Circuit design data

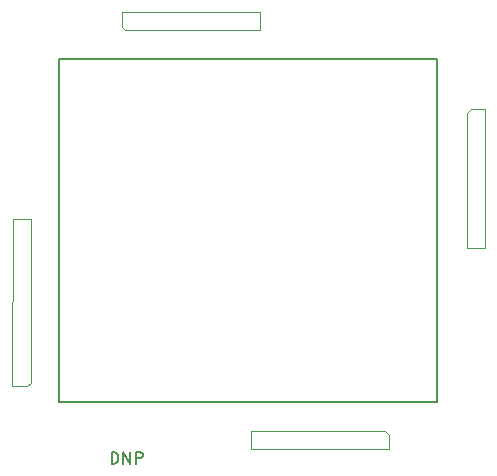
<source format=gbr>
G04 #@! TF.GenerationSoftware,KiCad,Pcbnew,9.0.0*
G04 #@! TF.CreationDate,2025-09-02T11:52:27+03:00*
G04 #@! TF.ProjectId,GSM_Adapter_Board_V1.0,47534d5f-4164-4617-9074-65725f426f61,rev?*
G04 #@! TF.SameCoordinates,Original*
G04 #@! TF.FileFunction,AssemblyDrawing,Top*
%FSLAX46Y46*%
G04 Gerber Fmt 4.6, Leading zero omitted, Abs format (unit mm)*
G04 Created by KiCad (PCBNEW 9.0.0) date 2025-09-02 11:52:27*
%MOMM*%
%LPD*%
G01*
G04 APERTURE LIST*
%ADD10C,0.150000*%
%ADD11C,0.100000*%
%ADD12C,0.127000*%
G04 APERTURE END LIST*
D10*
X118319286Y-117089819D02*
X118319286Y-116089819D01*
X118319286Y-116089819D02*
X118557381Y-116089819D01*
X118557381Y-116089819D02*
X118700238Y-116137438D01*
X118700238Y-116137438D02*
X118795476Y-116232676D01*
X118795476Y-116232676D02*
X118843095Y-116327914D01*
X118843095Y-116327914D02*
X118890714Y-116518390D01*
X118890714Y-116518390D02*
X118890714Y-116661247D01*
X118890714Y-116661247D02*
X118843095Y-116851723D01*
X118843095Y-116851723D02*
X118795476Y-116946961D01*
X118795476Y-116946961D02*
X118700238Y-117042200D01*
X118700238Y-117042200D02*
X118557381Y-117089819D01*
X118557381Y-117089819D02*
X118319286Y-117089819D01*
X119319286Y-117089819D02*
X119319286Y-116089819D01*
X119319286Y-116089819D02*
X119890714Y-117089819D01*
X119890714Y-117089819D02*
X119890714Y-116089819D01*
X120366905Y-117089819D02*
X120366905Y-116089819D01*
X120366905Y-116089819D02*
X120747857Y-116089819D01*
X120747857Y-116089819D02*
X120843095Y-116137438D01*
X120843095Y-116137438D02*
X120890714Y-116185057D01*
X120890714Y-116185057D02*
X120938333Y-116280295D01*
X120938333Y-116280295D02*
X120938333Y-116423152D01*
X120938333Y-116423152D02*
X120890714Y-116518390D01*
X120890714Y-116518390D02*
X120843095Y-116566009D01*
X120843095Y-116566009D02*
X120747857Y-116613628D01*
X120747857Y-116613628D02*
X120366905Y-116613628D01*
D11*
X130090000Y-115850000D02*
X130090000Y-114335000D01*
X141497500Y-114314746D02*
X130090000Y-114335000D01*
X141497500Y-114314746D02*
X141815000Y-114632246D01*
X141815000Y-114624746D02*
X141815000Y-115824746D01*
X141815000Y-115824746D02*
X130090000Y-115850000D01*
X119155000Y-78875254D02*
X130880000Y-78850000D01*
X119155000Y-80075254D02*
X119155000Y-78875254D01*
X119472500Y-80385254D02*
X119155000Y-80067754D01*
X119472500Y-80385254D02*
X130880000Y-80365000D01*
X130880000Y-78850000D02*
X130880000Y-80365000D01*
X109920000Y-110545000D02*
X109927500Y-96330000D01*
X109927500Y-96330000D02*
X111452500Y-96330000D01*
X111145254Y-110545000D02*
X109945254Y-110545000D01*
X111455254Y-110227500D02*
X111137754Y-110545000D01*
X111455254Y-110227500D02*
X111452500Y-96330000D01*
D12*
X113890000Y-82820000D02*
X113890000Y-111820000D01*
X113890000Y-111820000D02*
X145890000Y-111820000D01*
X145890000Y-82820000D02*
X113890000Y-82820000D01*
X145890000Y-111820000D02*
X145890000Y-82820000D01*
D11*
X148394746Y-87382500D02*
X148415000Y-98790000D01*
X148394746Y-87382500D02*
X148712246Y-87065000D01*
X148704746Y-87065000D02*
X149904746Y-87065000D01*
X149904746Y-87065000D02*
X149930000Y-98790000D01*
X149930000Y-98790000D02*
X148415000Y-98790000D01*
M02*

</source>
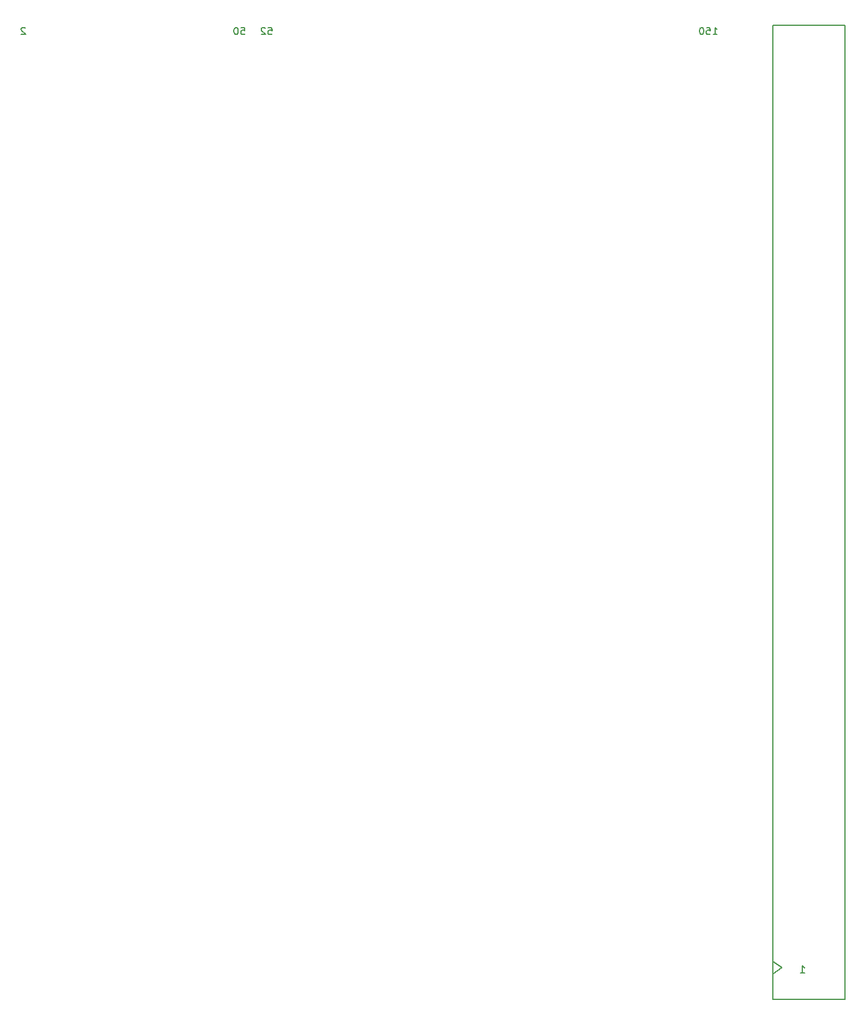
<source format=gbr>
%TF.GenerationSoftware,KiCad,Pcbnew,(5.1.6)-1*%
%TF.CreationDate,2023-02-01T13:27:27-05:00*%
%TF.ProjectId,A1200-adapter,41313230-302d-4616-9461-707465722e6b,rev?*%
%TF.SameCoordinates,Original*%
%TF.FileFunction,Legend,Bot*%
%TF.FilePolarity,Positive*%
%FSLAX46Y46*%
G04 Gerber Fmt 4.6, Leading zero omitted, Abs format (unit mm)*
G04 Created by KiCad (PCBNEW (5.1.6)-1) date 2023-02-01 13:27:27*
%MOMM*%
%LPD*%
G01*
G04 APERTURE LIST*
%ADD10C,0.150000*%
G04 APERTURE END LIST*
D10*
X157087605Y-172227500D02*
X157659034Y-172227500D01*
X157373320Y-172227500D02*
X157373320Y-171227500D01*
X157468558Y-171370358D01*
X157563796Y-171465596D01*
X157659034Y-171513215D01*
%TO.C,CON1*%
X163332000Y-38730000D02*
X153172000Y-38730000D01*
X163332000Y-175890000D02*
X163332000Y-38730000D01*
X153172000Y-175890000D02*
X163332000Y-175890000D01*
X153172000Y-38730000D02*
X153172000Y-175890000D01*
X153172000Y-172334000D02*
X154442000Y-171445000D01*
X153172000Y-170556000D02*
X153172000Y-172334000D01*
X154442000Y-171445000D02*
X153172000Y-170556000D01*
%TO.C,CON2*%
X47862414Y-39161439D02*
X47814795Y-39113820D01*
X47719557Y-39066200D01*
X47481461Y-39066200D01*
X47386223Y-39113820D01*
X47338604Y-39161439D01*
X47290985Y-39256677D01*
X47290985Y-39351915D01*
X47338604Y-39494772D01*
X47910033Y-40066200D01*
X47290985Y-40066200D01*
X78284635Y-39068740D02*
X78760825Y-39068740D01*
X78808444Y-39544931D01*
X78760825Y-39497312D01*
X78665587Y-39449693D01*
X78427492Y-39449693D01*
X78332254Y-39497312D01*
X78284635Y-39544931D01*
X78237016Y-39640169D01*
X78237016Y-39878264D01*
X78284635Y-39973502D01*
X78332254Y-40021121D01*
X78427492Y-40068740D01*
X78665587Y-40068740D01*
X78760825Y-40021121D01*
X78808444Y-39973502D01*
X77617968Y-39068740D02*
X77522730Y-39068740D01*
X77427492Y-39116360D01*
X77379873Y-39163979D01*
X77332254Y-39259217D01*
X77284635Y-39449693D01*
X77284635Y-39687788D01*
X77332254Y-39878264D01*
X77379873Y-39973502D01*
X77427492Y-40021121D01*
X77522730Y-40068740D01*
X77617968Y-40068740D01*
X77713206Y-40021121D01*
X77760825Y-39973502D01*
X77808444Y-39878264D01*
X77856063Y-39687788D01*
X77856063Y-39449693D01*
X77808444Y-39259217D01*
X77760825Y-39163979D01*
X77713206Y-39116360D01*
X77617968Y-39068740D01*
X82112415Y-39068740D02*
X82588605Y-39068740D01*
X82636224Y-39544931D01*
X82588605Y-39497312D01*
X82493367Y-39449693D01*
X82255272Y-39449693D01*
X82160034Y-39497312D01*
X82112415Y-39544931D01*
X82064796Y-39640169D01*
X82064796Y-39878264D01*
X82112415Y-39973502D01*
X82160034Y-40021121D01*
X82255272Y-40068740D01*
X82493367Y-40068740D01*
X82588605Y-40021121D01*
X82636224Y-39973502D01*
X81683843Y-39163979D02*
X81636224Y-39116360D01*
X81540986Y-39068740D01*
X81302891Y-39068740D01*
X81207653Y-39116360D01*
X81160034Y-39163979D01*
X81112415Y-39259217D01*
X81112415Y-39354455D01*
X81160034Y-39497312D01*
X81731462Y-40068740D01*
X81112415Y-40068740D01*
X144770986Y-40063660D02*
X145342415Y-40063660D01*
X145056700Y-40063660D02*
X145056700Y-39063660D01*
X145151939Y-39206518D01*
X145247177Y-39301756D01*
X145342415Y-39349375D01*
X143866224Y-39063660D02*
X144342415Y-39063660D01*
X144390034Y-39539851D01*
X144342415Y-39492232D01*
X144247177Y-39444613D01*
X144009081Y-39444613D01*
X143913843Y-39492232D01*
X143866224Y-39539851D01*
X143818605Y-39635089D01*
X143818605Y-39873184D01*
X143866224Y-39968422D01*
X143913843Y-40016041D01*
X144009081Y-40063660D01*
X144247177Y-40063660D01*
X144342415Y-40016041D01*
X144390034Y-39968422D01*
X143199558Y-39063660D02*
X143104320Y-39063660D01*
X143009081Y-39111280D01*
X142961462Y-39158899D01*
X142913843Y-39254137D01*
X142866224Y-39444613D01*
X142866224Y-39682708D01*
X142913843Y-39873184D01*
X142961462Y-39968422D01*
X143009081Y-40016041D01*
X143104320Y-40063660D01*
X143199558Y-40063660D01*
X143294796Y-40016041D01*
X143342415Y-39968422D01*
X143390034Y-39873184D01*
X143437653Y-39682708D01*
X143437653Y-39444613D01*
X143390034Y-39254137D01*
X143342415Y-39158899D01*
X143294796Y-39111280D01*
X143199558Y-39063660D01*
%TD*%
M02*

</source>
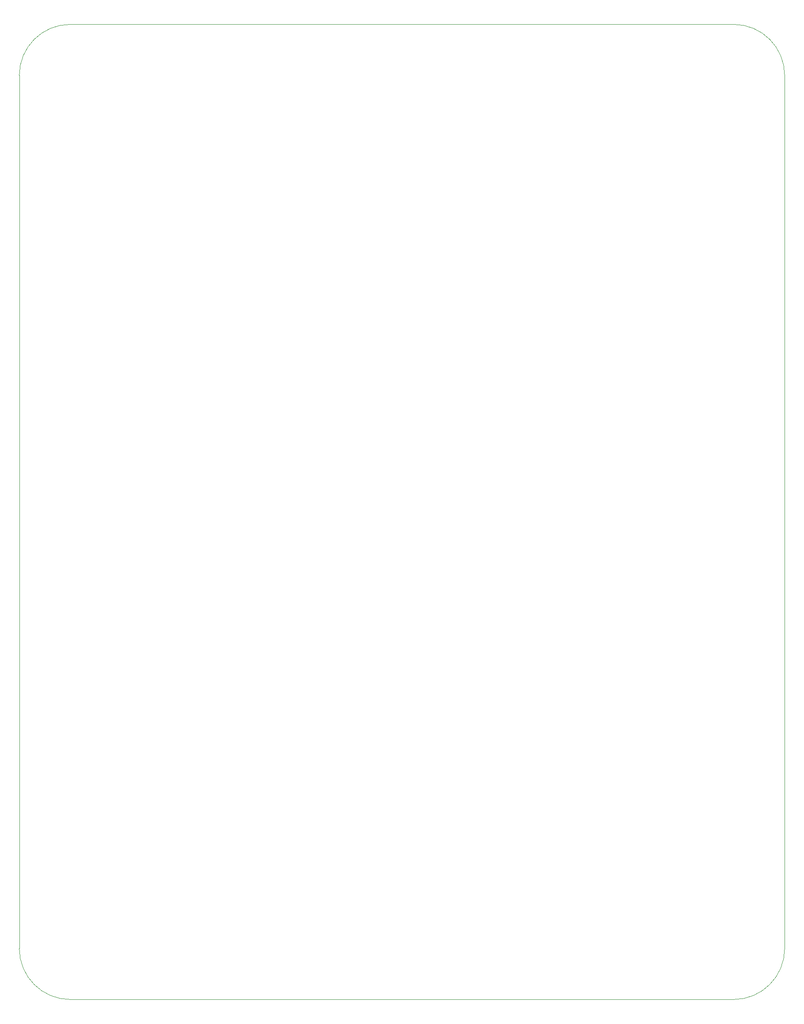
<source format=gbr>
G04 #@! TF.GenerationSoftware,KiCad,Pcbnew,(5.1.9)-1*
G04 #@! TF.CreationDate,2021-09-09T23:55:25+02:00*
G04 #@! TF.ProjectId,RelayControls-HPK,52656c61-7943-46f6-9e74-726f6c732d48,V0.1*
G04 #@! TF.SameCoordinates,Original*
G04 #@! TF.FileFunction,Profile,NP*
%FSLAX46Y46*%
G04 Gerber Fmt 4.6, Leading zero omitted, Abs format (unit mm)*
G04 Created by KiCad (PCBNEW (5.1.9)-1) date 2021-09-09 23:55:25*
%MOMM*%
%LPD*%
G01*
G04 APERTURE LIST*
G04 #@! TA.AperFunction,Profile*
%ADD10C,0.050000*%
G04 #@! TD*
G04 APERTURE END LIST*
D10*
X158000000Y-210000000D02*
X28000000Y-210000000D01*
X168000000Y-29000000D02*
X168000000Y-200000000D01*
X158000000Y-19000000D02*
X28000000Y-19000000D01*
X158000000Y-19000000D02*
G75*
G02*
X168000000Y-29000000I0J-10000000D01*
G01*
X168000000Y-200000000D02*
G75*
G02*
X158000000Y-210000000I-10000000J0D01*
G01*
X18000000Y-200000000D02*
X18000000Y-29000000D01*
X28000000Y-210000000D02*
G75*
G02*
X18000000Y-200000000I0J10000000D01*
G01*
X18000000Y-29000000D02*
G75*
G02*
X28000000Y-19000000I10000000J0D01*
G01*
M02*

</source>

JOB:
Above are records; write out the lines from the one with "X82160034Y-39497312D01*" down to the one with "G04 #@! TF.GenerationSoftware,KiCad,Pcbnew,(5.1.9)-1*", exactly, leaving the pictures out.

PROBLEM SOLUTION:
X82160034Y-39497312D01*
X82112415Y-39544931D01*
X82064796Y-39640169D01*
X82064796Y-39878264D01*
X82112415Y-39973502D01*
X82160034Y-40021121D01*
X82255272Y-40068740D01*
X82493367Y-40068740D01*
X82588605Y-40021121D01*
X82636224Y-39973502D01*
X81683843Y-39163979D02*
X81636224Y-39116360D01*
X81540986Y-39068740D01*
X81302891Y-39068740D01*
X81207653Y-39116360D01*
X81160034Y-39163979D01*
X81112415Y-39259217D01*
X81112415Y-39354455D01*
X81160034Y-39497312D01*
X81731462Y-40068740D01*
X81112415Y-40068740D01*
X144770986Y-40063660D02*
X145342415Y-40063660D01*
X145056700Y-40063660D02*
X145056700Y-39063660D01*
X145151939Y-39206518D01*
X145247177Y-39301756D01*
X145342415Y-39349375D01*
X143866224Y-39063660D02*
X144342415Y-39063660D01*
X144390034Y-39539851D01*
X144342415Y-39492232D01*
X144247177Y-39444613D01*
X144009081Y-39444613D01*
X143913843Y-39492232D01*
X143866224Y-39539851D01*
X143818605Y-39635089D01*
X143818605Y-39873184D01*
X143866224Y-39968422D01*
X143913843Y-40016041D01*
X144009081Y-40063660D01*
X144247177Y-40063660D01*
X144342415Y-40016041D01*
X144390034Y-39968422D01*
X143199558Y-39063660D02*
X143104320Y-39063660D01*
X143009081Y-39111280D01*
X142961462Y-39158899D01*
X142913843Y-39254137D01*
X142866224Y-39444613D01*
X142866224Y-39682708D01*
X142913843Y-39873184D01*
X142961462Y-39968422D01*
X143009081Y-40016041D01*
X143104320Y-40063660D01*
X143199558Y-40063660D01*
X143294796Y-40016041D01*
X143342415Y-39968422D01*
X143390034Y-39873184D01*
X143437653Y-39682708D01*
X143437653Y-39444613D01*
X143390034Y-39254137D01*
X143342415Y-39158899D01*
X143294796Y-39111280D01*
X143199558Y-39063660D01*
%TD*%
M02*

</source>
<source format=gbr>
G04 #@! TF.GenerationSoftware,KiCad,Pcbnew,(5.1.9)-1*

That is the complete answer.